**TASK TO COMPLETE**
In the conversation about art and interactivity below, what does Bonset say the Dutch word for "easel" shares with?

┌─ EXTRACT PROVIDED

I mean imagine if Shakespeare
could have had an internet site...
zero: everyone is becoming rather tired of starry-eyed technophile
babble...
(Bonset mutters something about a
new renaissance)
zero: ...but I definitely think a higher quality art... a more resolved
art is possible because of the digital medium and the internet... it allows
artists and writers and musicians to work more dynamically and contrary
to popular belief to retain more control of their work in that they are
able to change it at any time...
Dabek: I find it interesting that both you zero and oog have chosen
to illustrate your positions by evoking the practices of past artists- Duchamp
& Rauschenberg: both of who unarguably, were concerned with notions
of interaction. But whereas you both seem to be arguing for a new "approach"
to the artwork inextricably woven to technological advancement, both Duchamp
& Rauschenberg's practices were far less specific in their agendas.
The perceptual/conceptual shifts their work engendered, while being obviously
applicable to new media works, resonate just as strongly when applied to
easel painting. It seems that for them interaction was more a question of
engagement rather than simply activity. I cannot help but here a ring of
truth in I.K Bonset's assertion that inaction is also a form of interactivity.
Bonset: (laughing) in Dutch
the word for 'easel' and 'donkey' are the same...
oog: I was just making the point that poor old Rauschenberg...
zero: I would say Duchamp's work after 1913 was in the first place
an undermining or a denial... of easel painting...
Dabek: For sure, but I think artists like Buren, Richter and even
Klein have all borrowed to some degree from Duchamp and in doing so, have
in certain ways expanded painting. By that I mean that they have encouraged
the viewer to reconsider the artwork and how they interact with it.
oog: I am getting out of my depth here but didn't Duchamp make the
point that the audience's act of viewing is every bit as creative as the
artist's act of making ?
zero: correct... but you should have seen the face of the attendant
in the Pompidou when I walked up to
Bicycle and spun the wheel around really hard... I had never seen it like
that but it just seems to be crying out for it... but the interactivity
is as it were hidden... and in relation to this I was far happier with the
installation of Angelus Novus with a touch screen rather than with this
pregnant looking mouse on a fucking mouse pad... but then people were saying
shouldn't you put up a sign saying 'please touch the screen' which was missing
the point entirely... and people went through who told me they loved the
work but never thought of touching the screen...
oog: I have the same problem with hypertext... I hate the ugliness
of the underlined word in a different colour... you are almost forcing the
reader to click on the word... I'd rather it was process of discovery say
that if you roll over a word with the mouse the icon changes.
zero: Lyn
Hershman did something crudely attempting that a couple of years back
with "A Room Of One's Own" where you have to move your head to
see the girl taking off her clothes and then she stops and says "...what
are you looking at...?" I had a version of Angelus Novus which keeps
track of how fast you are clicking and how many times and if it reaches
a certain level it stops and says "What is wrong with you...."

└─
┌─ PROVIDED MATERIAL

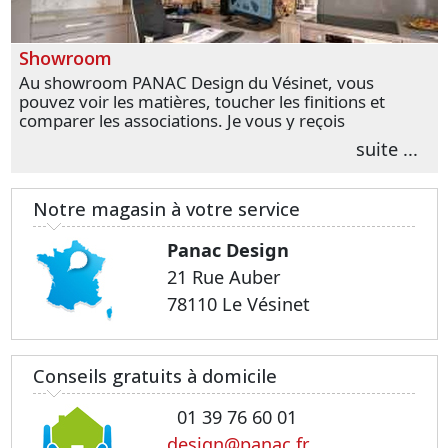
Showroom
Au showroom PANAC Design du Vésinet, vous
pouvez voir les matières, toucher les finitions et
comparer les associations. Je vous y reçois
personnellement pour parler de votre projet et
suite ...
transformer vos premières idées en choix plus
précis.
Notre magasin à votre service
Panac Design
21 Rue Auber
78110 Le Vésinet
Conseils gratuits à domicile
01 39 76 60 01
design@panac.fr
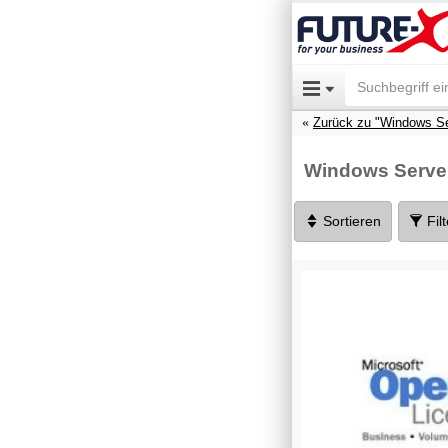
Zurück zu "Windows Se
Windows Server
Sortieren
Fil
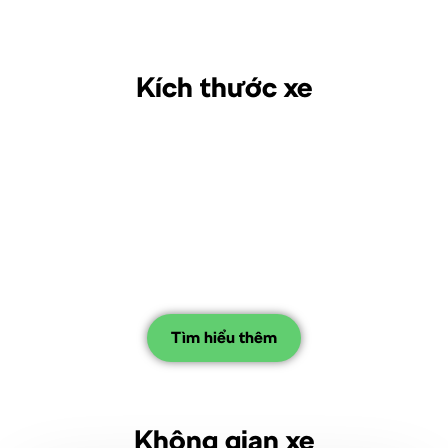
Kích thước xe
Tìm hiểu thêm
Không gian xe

└─

**ANSWER TO THE PROBLEM**
The Dutch word for "donkey"; in Dutch the two words are the same.